According to FINRA, Kim Marie Monchik, along with Spartan Capital Securities, LLC and John Dennis Lowry, was named as a respondent in a FINRA complaint alleging willful violations of Regulation Best Interest, dissemination of false and misleading information in violation of the Securities Act of 1933, and supervisory failures.
The complaint alleges that Spartan Capital Securities made recommendations totaling over $24 million to 191 customers through 16 private placement offerings. The firm, through Monchik, allegedly lacked a reasonable basis to believe these recommendations were suitable or in customers' best interests because it failed to conduct reasonable due diligence on the offerings.
Monchik's alleged role was critical to the violations. As the individual responsible for conducting due diligence on behalf of the firm, Monchik allegedly failed to perform reasonable investigations to understand the offerings and reach a reasonable conclusion about whether they were in the best interests of at least some investors. This failure allegedly resulted in unsuitable recommendations to 191 customers, the majority of whom were retail investors.

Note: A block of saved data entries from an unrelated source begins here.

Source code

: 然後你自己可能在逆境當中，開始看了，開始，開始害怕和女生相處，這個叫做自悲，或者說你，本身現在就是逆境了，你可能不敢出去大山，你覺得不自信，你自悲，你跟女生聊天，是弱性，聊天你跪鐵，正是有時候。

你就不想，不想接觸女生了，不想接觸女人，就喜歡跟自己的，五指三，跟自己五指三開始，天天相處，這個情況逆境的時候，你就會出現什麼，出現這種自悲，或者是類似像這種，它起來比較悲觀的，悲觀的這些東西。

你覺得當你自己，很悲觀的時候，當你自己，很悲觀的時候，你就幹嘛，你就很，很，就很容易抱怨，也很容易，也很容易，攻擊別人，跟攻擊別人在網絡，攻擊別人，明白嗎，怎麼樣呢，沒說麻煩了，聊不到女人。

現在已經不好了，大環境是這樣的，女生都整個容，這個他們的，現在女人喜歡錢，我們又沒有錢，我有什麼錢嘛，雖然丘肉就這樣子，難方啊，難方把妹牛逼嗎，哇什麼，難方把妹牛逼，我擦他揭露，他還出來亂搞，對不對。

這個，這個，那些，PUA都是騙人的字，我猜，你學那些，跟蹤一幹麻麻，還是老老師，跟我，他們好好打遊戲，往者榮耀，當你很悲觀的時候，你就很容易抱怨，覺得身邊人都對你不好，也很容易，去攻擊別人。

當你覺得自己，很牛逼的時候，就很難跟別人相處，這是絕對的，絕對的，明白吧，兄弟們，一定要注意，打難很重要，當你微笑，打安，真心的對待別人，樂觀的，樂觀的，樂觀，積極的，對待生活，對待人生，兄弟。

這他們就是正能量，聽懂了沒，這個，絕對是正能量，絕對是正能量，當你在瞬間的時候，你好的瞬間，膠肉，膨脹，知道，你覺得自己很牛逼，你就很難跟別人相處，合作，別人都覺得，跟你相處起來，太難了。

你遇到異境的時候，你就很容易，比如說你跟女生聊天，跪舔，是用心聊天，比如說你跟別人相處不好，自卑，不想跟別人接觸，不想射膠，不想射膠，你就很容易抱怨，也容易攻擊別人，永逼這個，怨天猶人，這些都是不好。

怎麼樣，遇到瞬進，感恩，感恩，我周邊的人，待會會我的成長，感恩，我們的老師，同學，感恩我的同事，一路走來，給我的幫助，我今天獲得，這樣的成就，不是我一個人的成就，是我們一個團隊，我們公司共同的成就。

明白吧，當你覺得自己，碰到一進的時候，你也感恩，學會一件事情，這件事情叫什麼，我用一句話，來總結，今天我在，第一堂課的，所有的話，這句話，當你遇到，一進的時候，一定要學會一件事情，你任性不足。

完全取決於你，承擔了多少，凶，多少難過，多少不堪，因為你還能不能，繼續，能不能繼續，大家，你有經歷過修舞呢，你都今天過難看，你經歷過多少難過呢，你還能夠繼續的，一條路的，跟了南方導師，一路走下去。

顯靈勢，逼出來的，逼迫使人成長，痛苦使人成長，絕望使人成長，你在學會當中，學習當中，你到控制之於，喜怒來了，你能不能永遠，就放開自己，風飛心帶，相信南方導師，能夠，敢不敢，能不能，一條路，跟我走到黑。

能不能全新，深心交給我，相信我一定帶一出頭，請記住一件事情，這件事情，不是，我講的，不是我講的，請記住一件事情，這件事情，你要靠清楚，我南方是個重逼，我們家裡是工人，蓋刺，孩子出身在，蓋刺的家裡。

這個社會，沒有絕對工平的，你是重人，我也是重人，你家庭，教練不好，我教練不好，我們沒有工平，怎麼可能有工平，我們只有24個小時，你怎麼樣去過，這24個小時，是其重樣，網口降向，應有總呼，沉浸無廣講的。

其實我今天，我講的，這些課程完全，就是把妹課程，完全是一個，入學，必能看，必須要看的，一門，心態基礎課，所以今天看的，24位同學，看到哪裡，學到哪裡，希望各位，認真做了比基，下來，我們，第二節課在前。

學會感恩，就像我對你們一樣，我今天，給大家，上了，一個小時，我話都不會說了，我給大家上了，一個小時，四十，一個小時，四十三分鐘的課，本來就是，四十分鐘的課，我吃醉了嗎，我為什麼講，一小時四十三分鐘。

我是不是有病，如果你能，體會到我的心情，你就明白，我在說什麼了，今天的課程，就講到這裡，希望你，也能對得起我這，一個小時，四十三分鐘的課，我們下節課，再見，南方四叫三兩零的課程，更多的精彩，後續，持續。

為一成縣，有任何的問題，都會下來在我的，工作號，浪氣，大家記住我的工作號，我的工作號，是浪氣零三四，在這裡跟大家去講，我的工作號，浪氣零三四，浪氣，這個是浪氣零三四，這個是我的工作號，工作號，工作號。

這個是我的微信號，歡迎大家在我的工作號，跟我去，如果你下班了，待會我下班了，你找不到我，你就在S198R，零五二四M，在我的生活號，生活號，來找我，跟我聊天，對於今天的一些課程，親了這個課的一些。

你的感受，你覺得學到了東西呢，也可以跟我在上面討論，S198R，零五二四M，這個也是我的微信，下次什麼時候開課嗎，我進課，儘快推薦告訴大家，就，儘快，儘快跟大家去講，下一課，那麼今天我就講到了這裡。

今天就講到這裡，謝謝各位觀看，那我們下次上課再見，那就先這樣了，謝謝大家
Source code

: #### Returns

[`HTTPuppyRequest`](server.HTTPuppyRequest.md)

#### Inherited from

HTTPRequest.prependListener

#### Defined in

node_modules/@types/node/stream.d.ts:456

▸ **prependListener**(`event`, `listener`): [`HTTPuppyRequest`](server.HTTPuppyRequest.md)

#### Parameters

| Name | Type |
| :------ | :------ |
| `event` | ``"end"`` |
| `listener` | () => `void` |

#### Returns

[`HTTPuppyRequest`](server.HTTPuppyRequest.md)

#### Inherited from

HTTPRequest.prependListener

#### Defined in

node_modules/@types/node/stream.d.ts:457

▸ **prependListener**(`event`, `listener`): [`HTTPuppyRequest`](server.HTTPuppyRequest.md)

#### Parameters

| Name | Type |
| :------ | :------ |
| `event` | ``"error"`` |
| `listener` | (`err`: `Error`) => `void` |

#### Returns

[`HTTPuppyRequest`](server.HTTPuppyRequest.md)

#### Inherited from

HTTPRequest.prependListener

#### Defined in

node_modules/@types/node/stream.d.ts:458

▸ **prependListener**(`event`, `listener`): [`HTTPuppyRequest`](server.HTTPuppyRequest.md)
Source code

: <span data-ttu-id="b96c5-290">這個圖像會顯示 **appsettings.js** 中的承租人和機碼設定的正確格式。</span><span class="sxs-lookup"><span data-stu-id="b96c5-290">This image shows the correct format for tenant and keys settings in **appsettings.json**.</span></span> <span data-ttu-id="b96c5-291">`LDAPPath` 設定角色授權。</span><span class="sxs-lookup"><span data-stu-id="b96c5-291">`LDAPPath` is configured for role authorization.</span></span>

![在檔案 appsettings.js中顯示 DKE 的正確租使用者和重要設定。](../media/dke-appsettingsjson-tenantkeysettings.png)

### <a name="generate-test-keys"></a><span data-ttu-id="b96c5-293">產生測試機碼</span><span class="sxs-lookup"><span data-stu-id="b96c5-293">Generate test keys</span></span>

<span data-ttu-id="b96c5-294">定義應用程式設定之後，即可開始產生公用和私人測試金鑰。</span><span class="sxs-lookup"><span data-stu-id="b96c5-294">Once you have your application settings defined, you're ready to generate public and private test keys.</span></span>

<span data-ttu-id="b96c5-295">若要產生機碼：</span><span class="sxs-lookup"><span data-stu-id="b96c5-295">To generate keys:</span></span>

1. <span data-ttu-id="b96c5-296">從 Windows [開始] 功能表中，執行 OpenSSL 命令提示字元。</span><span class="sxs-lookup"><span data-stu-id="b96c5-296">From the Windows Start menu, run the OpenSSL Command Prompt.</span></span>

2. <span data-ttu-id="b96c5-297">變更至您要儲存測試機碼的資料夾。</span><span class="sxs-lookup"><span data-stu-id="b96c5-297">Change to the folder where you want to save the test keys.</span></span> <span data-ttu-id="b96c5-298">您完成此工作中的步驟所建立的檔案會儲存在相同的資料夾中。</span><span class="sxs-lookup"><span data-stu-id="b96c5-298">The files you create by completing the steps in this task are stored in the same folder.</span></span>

The complaint also alleges that Monchik, along with the firm and Lowry, recklessly or negligently disseminated false and misleading information to investors in connection with the Atlas Funds offerings. The offering documents allegedly contained material misrepresentations about markups and the source and pricing of investments.
Monchik's role allegedly created significant conflicts of interest that were not properly disclosed. She was responsible for managing the Atlas entities while simultaneously being responsible for conducting due diligence on the offerings on behalf of both the Atlas Funds and Spartan Capital Securities. This dual role created inherent conflicts where Monchik was evaluating offerings for a firm while also managing the entities offering the investments.
The complaint further alleges supervisory failures by Monchik. As the individual responsible for maintaining and updating the firm's written supervisory procedures, Monchik allegedly failed to establish, maintain, and enforce written conflict of interest procedures. The firm allegedly had no written policies or procedures addressing identification, disclosure, or mitigation of conflicts of interest, including conflicts arising from the firm's sale of private placements issued by affiliated entities, Lowry's ownership and control of the firm and the Atlas entities, and Monchik's dual responsibilities.
Additionally, the complaint alleges that the firm and Monchik failed to establish a supervisory system reasonably designed to achieve compliance with Reg BI's Care Obligation as it relates to private placement offerings. The alleged supervisory failures included failing to conduct reasonable due diligence, failing to maintain records reflecting due diligence, and failing to reasonably respond to red flags concerning the private investment funds' ownership of pre-IPO shares.
It is important to note that issuance of a complaint does not represent findings that allegations are true. However, the alleged supervisory failures, if proven, would represent serious breakdowns in the firm's compliance and supervisory systems.